50—page [104]Les Templiers furent-ils affiliés aux gnostiques?...

Voy. Hammer, Mémoire sur deux coffrets gnostiques, p. 7. Voy. aussi le mémoire du même dans les Mines d'Orient, et la réponse de M. Raynouard. (Michaud, Hist. des croisades, éd. 1828, t. V, p. 572.)

51—page [107]Tout ce qu'il y avait eu de saint en l'ordre devint péché et souillure...
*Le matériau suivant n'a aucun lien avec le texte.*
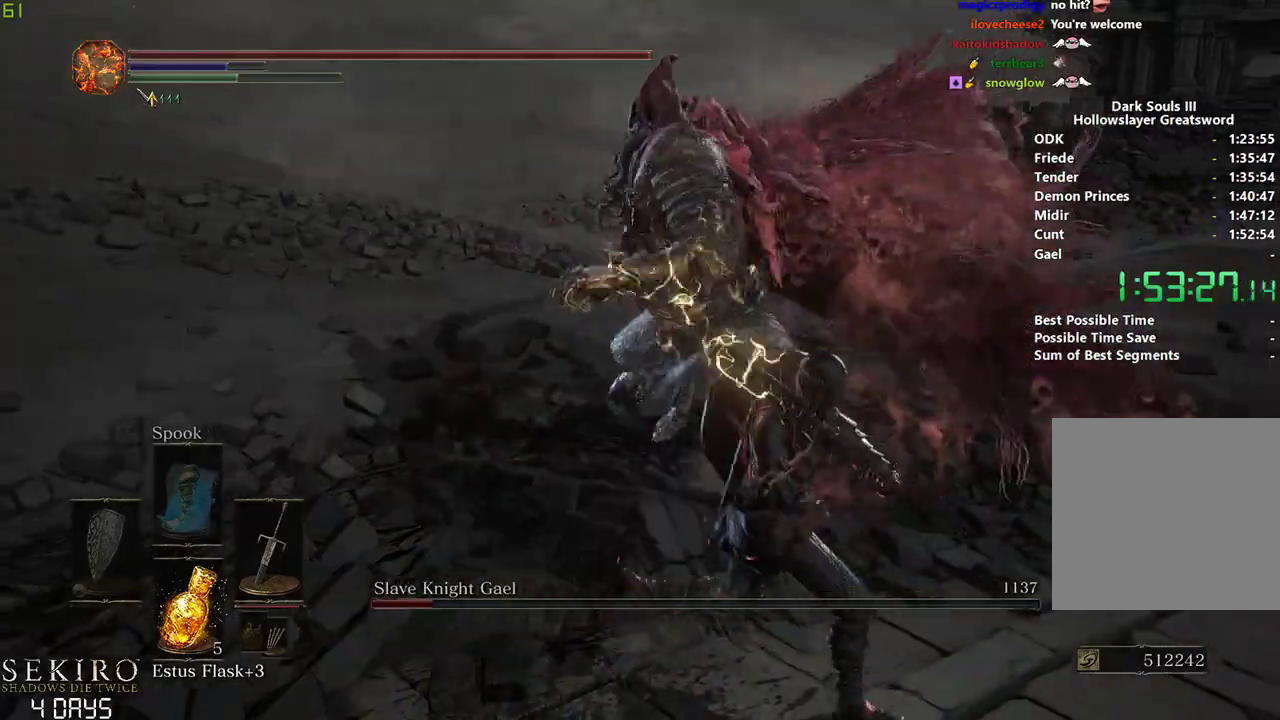
{"buttons": [], "left_stick": "down-left", "right_stick": "right", "events": [[100, "left_stick", "down-left"], [200, "B", "down"], [300, "B", "up"], [433, "right_stick", "right"]]}
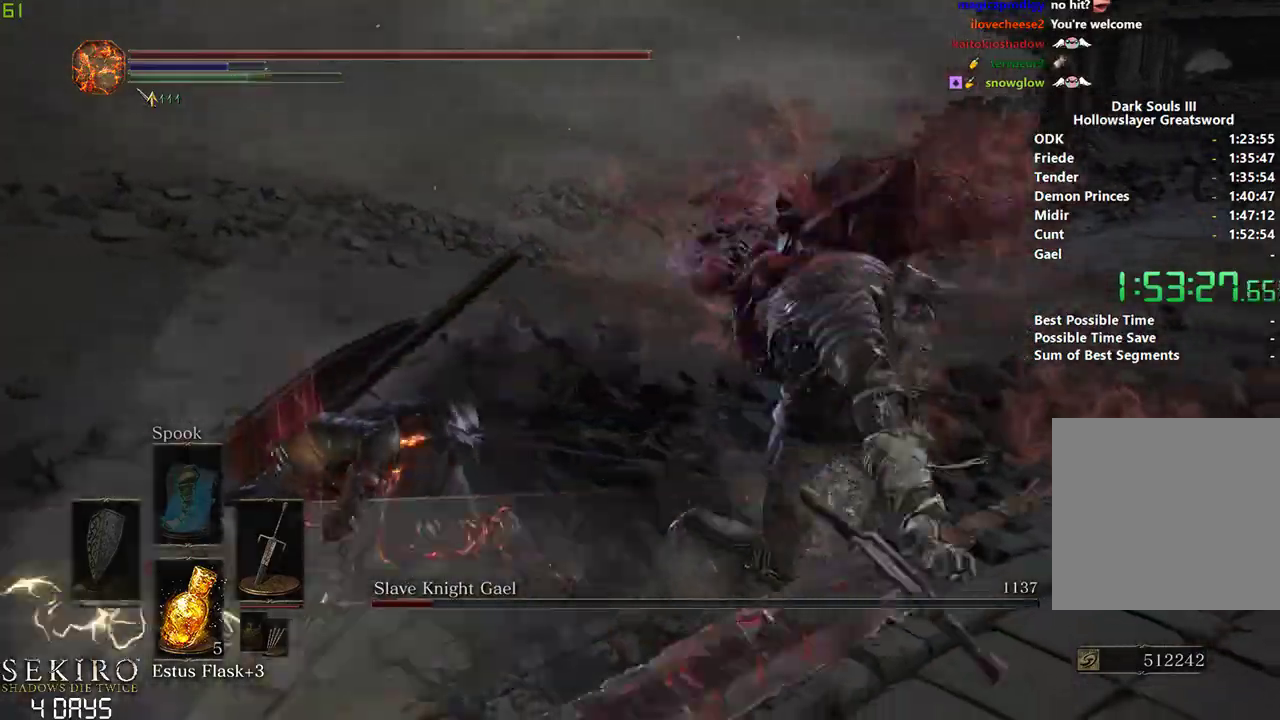
{"buttons": [], "left_stick": "down", "right_stick": "right", "events": [[100, "left_stick", "down"]]}
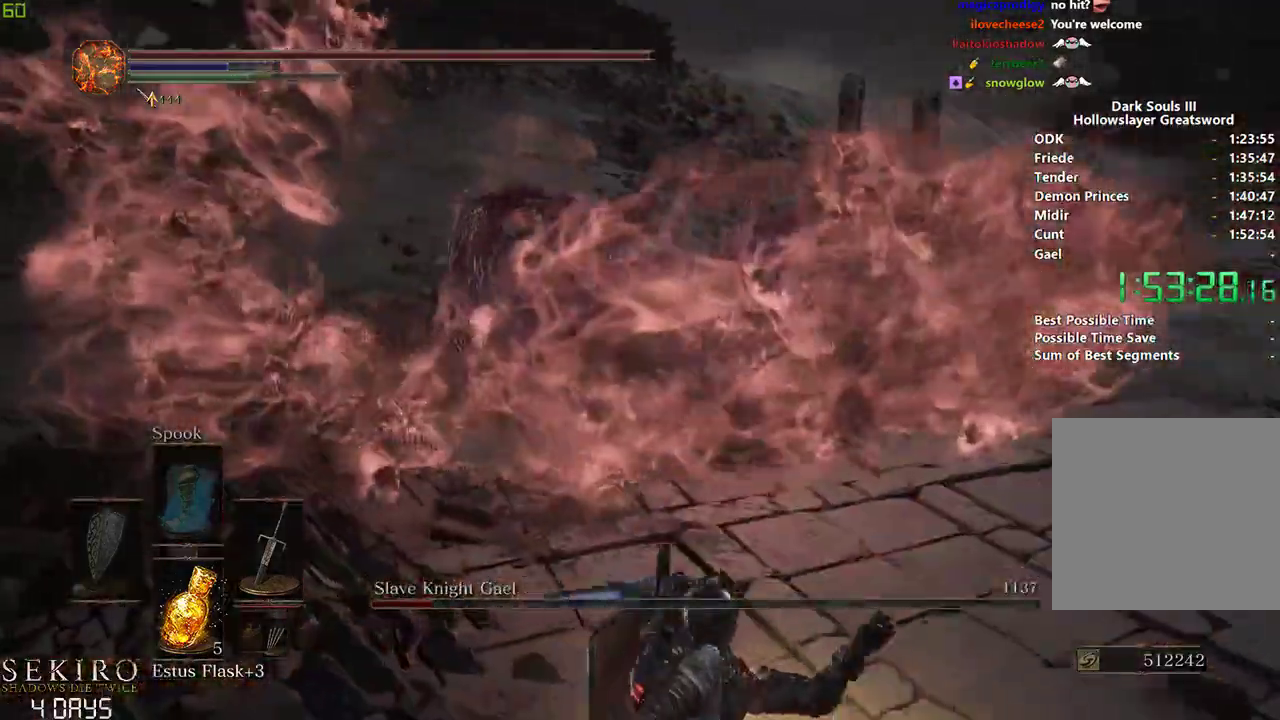
{"buttons": [], "left_stick": "down", "right_stick": "center", "events": [[33, "right_stick", "center"]]}
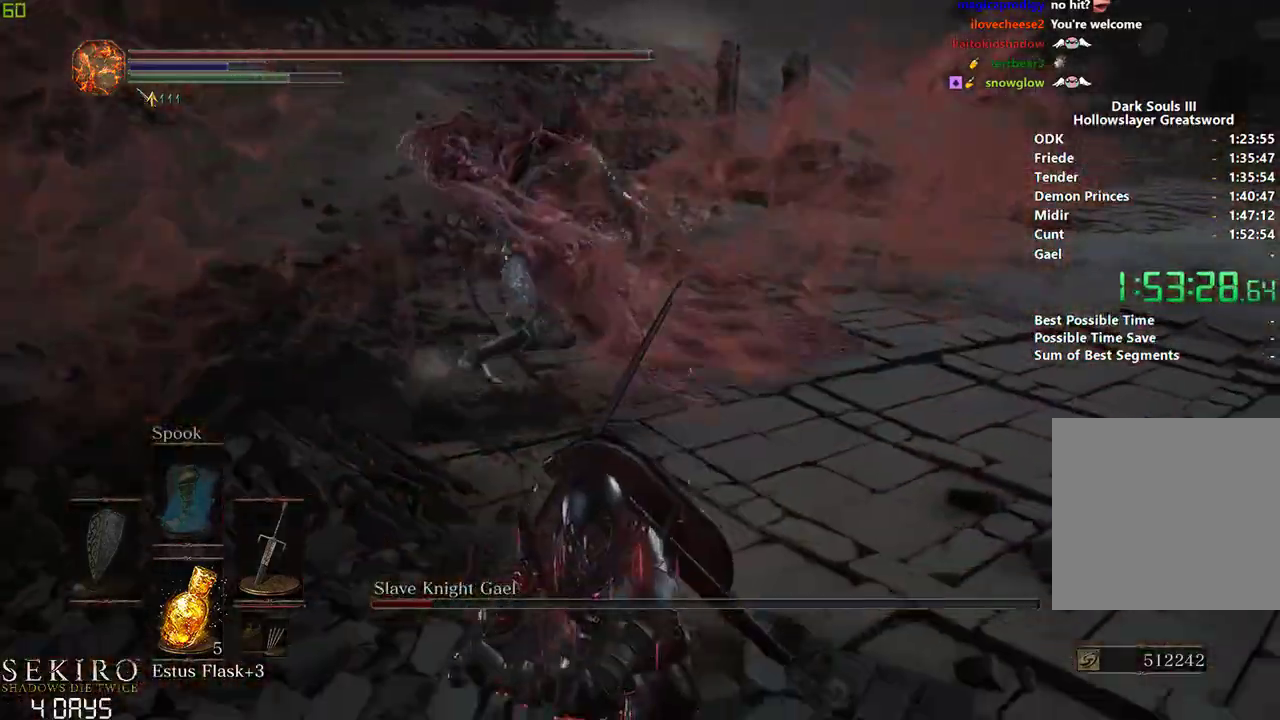
{"buttons": [], "left_stick": "down", "right_stick": "center", "events": []}
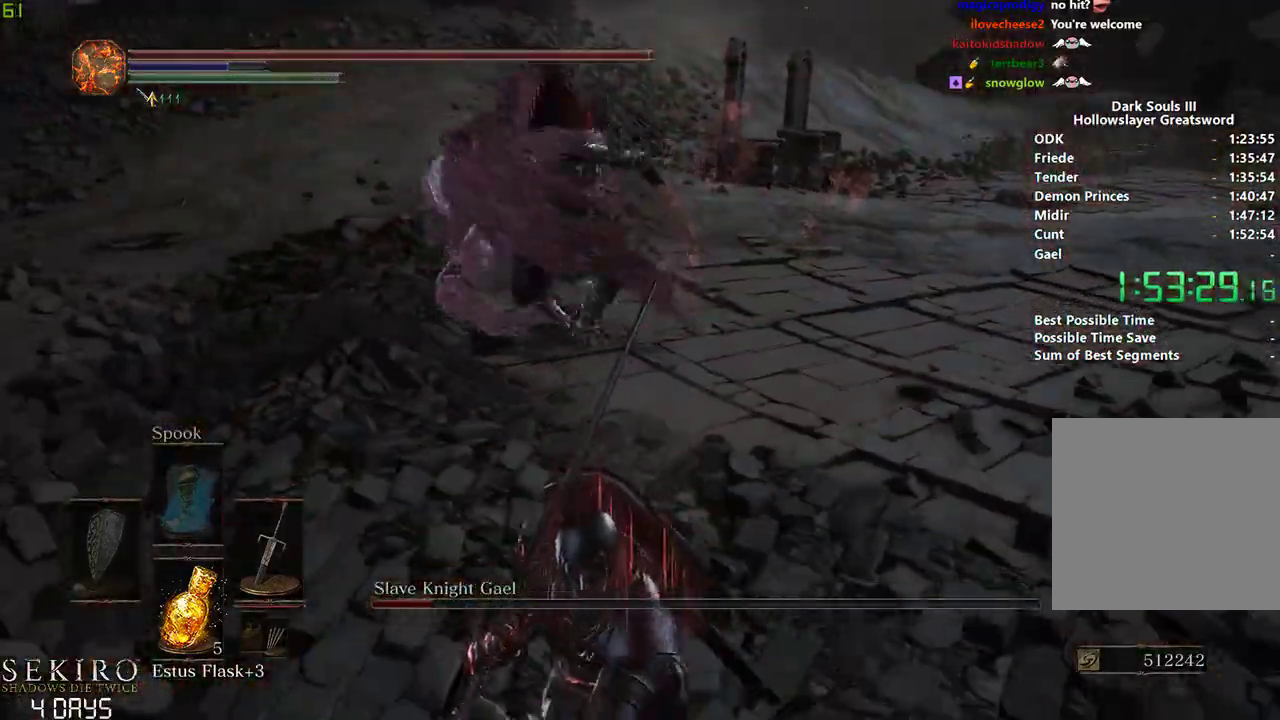
{"buttons": [], "left_stick": "center", "right_stick": "left", "events": [[183, "left_stick", "down-right"], [317, "left_stick", "center"], [350, "right_stick", "left"]]}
La règle austère que l'ordre reçut à son origine semble à sa chute un acte d'accusation terrible: «Domus hospitis non careat lumine, ne tenebrosus hostis... Vestiti autem camisiis dormiant, et cum femoralibus dormiant. Dormientibus itaque fratribus usque mane nunquam deerit lucerna...» (Actes du concile de Troyes, 1128. Ap. Dup. Templ., 92-102.)